#### [Source text]
------------------------

Eastern Min dialect of Taiwan

The Matsu dialect (Eastern Min: / 馬祖話) is the local dialect of Matsu Islands, Taiwan. Native speakers also call it Bàng-huâ (平話), meaning the language spoken in everyday life. It is recognised as one of the statutory languages for public transport announcements in Lienchiang County, Taiwan.

The dialect is a subdialect of the Fuzhou dialect of Eastern Min. The Matsu dialect is quite similar to the Changle dialect, another subdialect of the Fuzhou dialect.

==History==
Previously, the Eastern Min varieties in the Matsu Islands were seen as a part of a general Fuzhounese group. It is under the name 'Northern Fujian (Fuzhou) Dialect' (閩北（福州）語) that the 2000 Act of Broadcasting Language Equality Protection in Public Transport mandated the use of the Matsu dialect on public transportation in the Matsu Islands.

------------------------

#### [Working data]
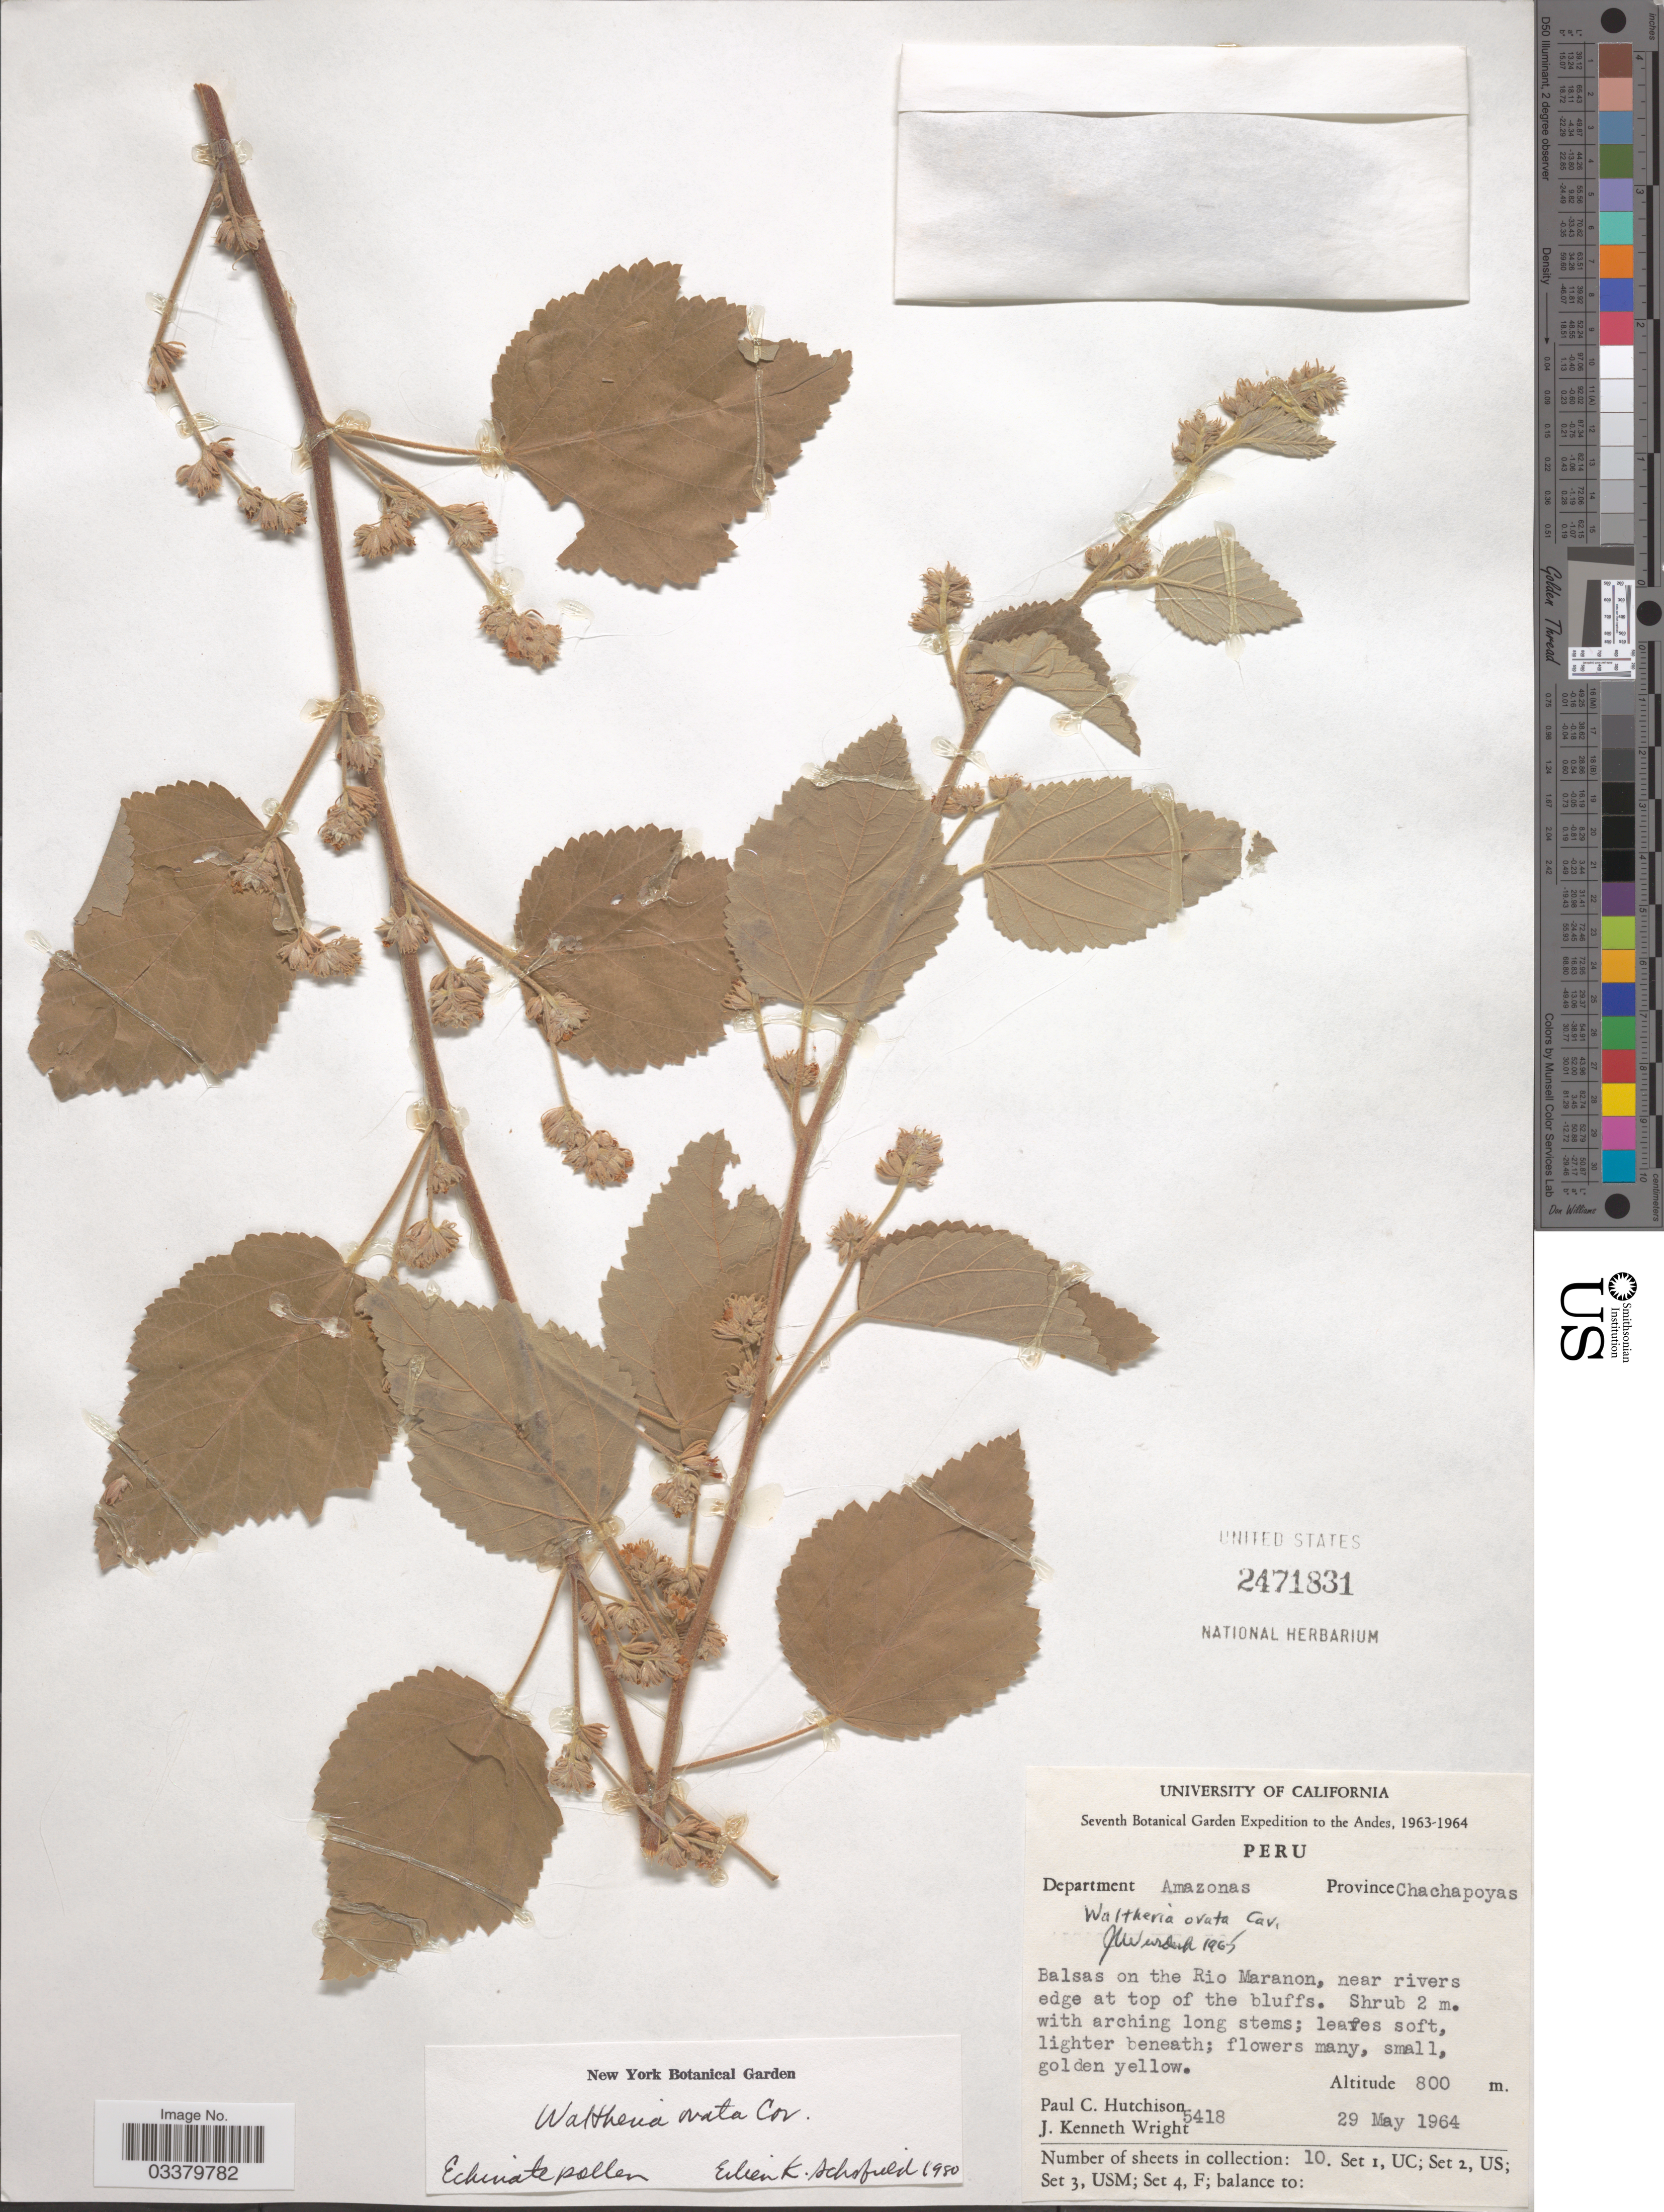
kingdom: Plantae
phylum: Tracheophyta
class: Magnoliopsida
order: Malvales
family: Malvaceae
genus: Waltheria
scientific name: Waltheria ovata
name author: Cav.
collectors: P. C. Hutchison & J. K. Wright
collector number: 5418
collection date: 1964-05-29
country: Peru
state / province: Amazonas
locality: Andes. Department Amazonas. Province Chachapoyas. Balsas on the Rio Maranon, near rivers edge at top of the bluffs.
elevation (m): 800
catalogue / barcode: US 2471831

------------------------

#### [Tasks to perform]
1) In the passage on the Matsu dialect, reproduce word for word everything from "The Matsu dialect (Eastern" down to "the Fuzhou dialect.".
2) Repeat, unchanged, everything in the plant-sheet entries from the line containing "collectors: P. C. Hutchison & J. K. Wright" down to the last line of the entries.

#### [Exercise responses]
1)
The Matsu dialect (Eastern Min: / 馬祖話) is the local dialect of Matsu Islands, Taiwan. Native speakers also call it Bàng-huâ (平話), meaning the language spoken in everyday life. It is recognised as one of the statutory languages for public transport announcements in Lienchiang County, Taiwan.

The dialect is a subdialect of the Fuzhou dialect of Eastern Min. The Matsu dialect is quite similar to the Changle dialect, another subdialect of the Fuzhou dialect.

2)
collectors: P. C. Hutchison & J. K. Wright
collector number: 5418
collection date: 1964-05-29
country: Peru
state / province: Amazonas
locality: Andes. Department Amazonas. Province Chachapoyas. Balsas on the Rio Maranon, near rivers edge at top of the bluffs.
elevation (m): 800
catalogue / barcode: US 2471831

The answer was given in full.